By SHARON UDASIN
07/15/2012
Effort aims to increase tourism in Hamei Zohar, Ein Bokek, prevent flooding in southern basin.
New hotel rooms at various price levels as well as architecture geared to integrate with the desert could boost the Dead Sea’s tourism industry, experts have recommended.
The Dead Sea Preservation Government Company, together with a national interdisciplinary team, is assembling a comprehensive plan to submit to the Tourism Ministry within nine months for the rehabilitation of the region’s tourism infrastructure, the ministry said on Thursday.
This plan is part of a cabinet decision taken in February to allocate NIS 845 million to rehabilitate the Dead Sea, in an effort spearheaded – and paid for – by the Tourism and the Environmental Protection ministries. It aims to increase tourism in Hamei Zohar and Ein Bokek, and to help repair areas that were damaged by the rising water levels in the Dead Sea’s southern basin.
In January, the cabinet also approved an agreement between the Finance Ministry and Israel Chemicals Ltd., dividing the cost for a full harvest of the salt in the southern basin – necessary to lower the seabed of the industrial basin.
Salt from the firm’s work has raised the level of the water and it threatens to flood nearby hotels. Israel Chemicals subsidiary Dead Sea Works will pay for NIS 3.04 billion, or 80 percent, of this project, with the state funding the remainder.
As for the newest recommendations from the interdisciplinary team, Shimon Daniel, CEO of the Dead Sea Preservation Government Company, stressed that the plan will call to upgrade existing hotels as well as construct new ones, and to upgrade existing hotels as well as construct new ones, and to build restaurants, shopping centers and other attractions, the Tourism Ministry said.
Committee representatives also agreed that building hotels of different levels of accommodation and price is crucial, to bring in all types of tourists and visitors, the ministry said. Also key will be architecture that integrates seamlessly into the desert environment as well as a boardwalk along the Dead Sea shore.
Approximately 12 to 16 hotels will be built over the next 10 years, with 4,000 new hotel rooms in total, the ministry said. As part of the Law to Encourage Capital Investment, the ministry said it will also allocate NIS 9 million for grants to entrepreneurs who aim to develop or expand Dead Sea hotels – with applications to receive such funds available by August 15.

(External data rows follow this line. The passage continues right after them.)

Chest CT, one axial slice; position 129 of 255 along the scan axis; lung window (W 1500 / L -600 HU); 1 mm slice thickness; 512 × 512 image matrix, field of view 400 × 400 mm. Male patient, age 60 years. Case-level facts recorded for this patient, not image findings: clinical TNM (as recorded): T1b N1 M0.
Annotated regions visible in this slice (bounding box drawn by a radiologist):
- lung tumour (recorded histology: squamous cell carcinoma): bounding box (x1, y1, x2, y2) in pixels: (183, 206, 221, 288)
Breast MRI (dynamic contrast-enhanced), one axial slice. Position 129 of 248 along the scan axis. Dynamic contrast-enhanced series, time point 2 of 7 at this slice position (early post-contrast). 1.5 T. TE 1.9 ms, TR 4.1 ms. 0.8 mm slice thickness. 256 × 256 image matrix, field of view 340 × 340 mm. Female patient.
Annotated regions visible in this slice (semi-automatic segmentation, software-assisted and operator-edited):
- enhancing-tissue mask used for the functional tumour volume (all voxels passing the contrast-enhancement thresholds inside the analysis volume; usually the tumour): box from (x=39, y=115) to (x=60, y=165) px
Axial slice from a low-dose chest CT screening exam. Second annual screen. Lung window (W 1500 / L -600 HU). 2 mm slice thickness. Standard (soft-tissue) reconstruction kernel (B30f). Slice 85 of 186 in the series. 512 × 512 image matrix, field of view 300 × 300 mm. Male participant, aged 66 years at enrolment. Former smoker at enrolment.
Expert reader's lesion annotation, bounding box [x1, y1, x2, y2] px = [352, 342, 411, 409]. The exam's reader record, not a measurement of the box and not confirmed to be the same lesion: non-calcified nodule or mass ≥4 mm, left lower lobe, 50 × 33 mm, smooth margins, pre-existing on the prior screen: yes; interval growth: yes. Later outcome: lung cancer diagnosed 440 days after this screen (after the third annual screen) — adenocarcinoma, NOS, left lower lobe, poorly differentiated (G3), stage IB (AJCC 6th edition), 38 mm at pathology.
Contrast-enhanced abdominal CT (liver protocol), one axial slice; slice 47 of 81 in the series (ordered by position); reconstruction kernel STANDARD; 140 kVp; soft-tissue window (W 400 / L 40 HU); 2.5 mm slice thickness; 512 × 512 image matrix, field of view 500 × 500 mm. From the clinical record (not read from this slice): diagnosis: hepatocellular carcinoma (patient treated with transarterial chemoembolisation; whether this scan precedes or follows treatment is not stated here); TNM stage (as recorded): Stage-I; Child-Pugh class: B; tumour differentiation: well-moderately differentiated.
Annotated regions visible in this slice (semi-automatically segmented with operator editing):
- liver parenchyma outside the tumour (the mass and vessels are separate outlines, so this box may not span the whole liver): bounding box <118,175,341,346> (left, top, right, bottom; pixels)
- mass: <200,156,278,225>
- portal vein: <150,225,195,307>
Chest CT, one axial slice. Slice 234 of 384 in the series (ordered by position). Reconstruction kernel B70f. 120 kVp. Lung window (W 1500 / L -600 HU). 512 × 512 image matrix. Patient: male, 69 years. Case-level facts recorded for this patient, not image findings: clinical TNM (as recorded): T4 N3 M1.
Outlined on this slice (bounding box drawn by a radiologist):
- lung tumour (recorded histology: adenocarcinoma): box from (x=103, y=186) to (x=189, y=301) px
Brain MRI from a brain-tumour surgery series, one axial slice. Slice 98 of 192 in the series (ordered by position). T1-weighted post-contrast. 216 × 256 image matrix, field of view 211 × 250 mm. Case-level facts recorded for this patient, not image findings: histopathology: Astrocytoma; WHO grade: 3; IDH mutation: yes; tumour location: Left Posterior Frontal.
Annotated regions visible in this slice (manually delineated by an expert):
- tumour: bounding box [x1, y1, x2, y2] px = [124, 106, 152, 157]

In 2011, the Dead Sea was the country’s most crowded leisure destination, with 857,000 visitors and 77% occupancy, as opposed to 75.3% occupancy in Tel Aviv and 67% in Eilat – up 43% in five years, the ministry said, quoting data from the Central Bureau of Statistics. Total hotel revenue for the region reached NIS 1.096 billion that same year, according to the ministry.
“This is an opportunity to design the region for generations,” Tourism Minister Stas Meseznikov said. “We have made a significant step in the rehabilitation of the Dead Sea region and the tourism facilities in the area. According to the schedule, within nine months a new plan will be presented with the suggested design for hotels and tourism in the area.”
Ben Hartman and Nadav Shemer contributed to this report.